所蔵文化財ギャラリー

所蔵文化財『能装束』 一覧(抜粋)

谷家には、現在確認できる限り総計83件の能装束類が収蔵されている。その内訳は、狩衣4領、法被2領、側次1領、水衣13領、長絹3領、厚板3領、熨斗目4領、着付1領、唐織2領、縫箔2領、摺箔5領、大口5腰、半切5腰、角帽子1頭、鬘帯9筋、腰帯16筋、紐2件(19本)、数珠4連、前立1個である。

形状による装束の種類としては、狩衣・法被・側次・水衣・長絹といった「大袖もの」、厚板・熨斗目・唐織・縫箔・摺箔といった「小袖もの」、大口・半切の袴類、鬘帯・腰帯などの帯紐類、被りものなどが幅広く収蔵されている。

また、役柄による分類では、男役の装束である狩衣・法被・側次・厚板・熨斗目・半切、女役の装束である長絹・唐織・摺箔・鬘帯、男女役共用の水衣・大口など、各種を網羅している。

以上のように、装束の種類は、形状による分類からも、役柄による分類からも多種類にわたっており、偏りのないその内容は資料として重要である。

作品の制作年代に関しては、全体の四分の一強が江戸時代にかかる作品であり、特に長絹、側次はすべて江戸時代、また大口、狩衣も江戸時代の作品が大多数を占める。そのほか腰帯・鬘帯にも江戸時代の作品が含まれる。

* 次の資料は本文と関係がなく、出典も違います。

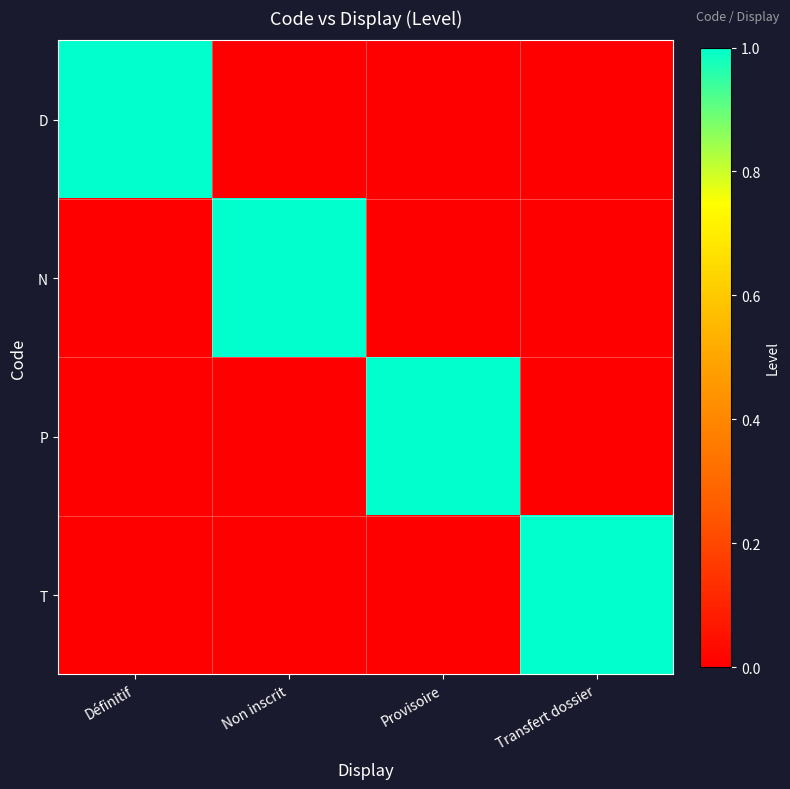

Reading left to right, what are all the values shown in this chart?

D: Définitif=1	Non inscrit=0	Provisoire=0	Transfert dossier=0
N: Définitif=0	Non inscrit=1	Provisoire=0	Transfert dossier=0
P: Définitif=0	Non inscrit=0	Provisoire=1	Transfert dossier=0
T: Définitif=0	Non inscrit=0	Provisoire=0	Transfert dossier=1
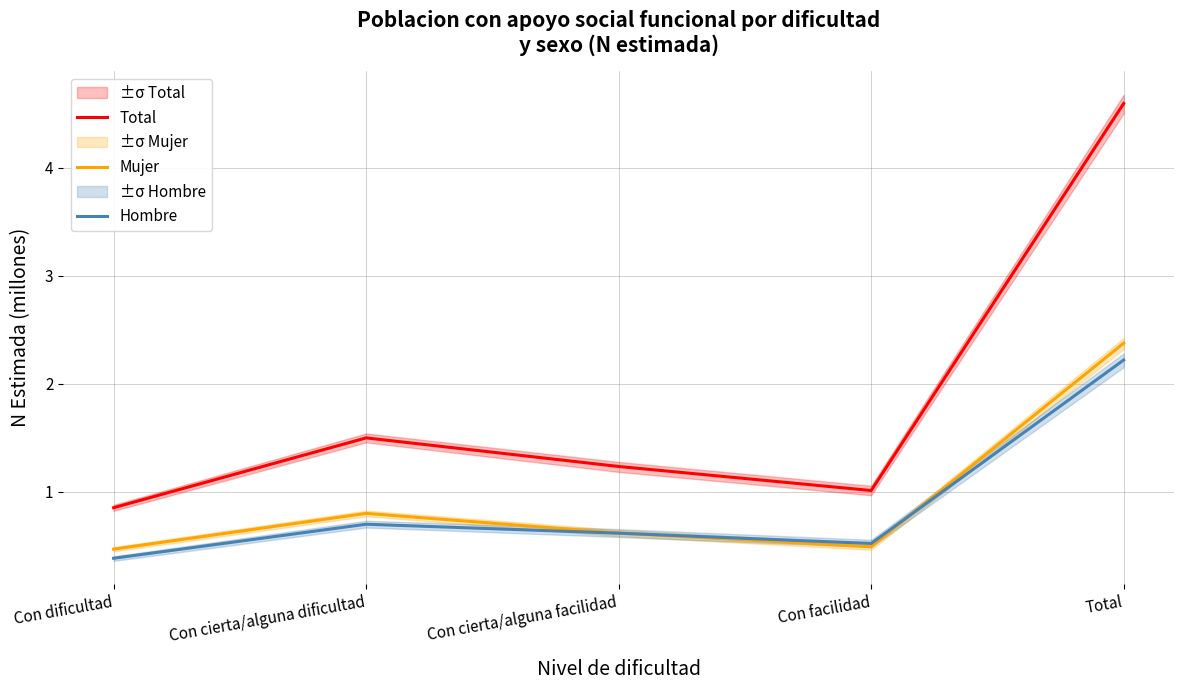

What is the label of the 5th point from the right?

Con dificultad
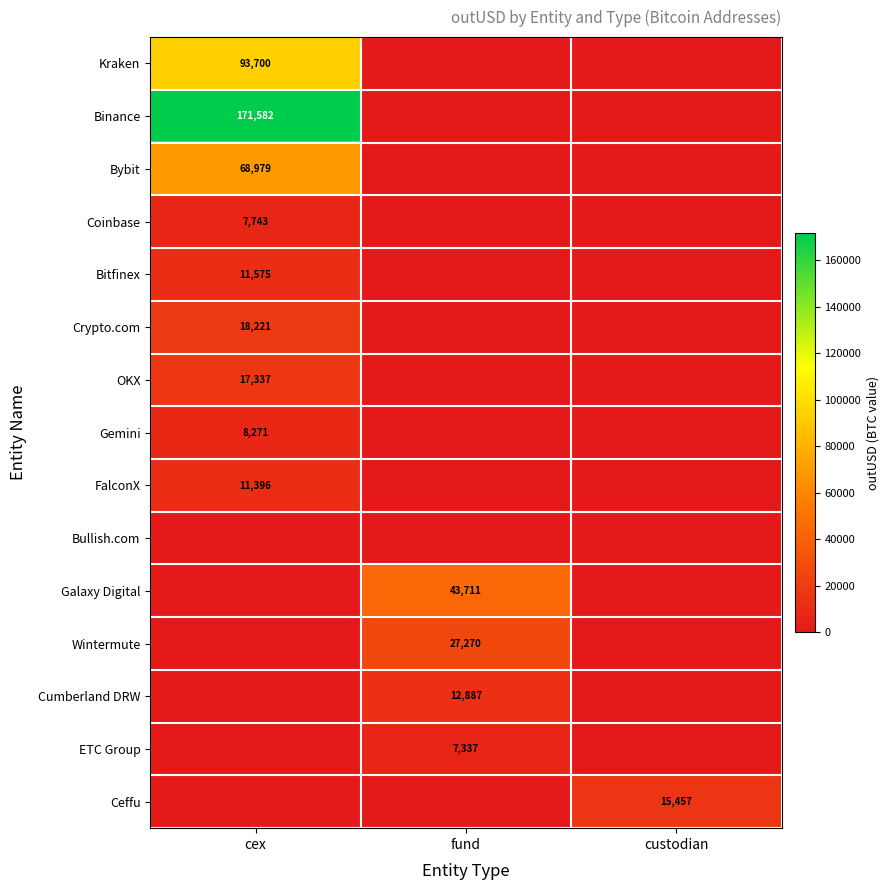

The value of Bybit at cex is 110987. True or false?

False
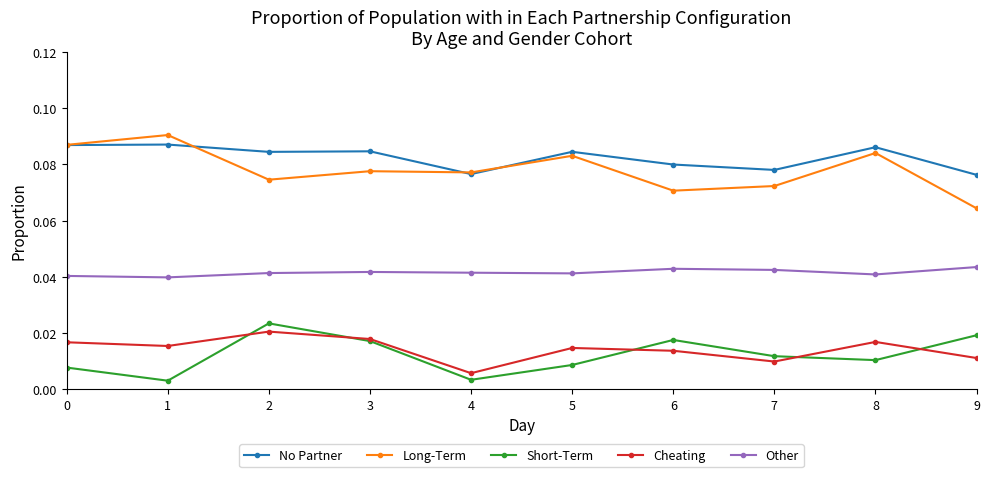

How many Cheating values are between 0 and 1?

10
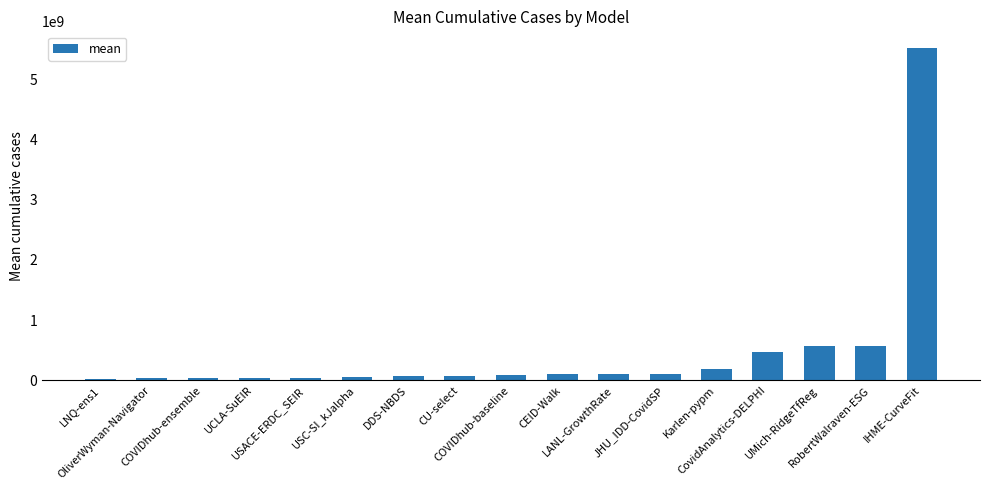

What is the change in value from UCLA-SuEIR to IHME-CurveFit?

+5486735261.6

現在、江戸時代の能装束を市場で購入し収集することはほとんど皆無であり、そうした意味で、18世紀の作品をも含むこれら江戸時代の作品には、大きな希少性が認められる。

なお、谷家所蔵の能装束全点が、能の名家手塚家に伝来したものであり、由緒を明らかにしている点でも貴重である。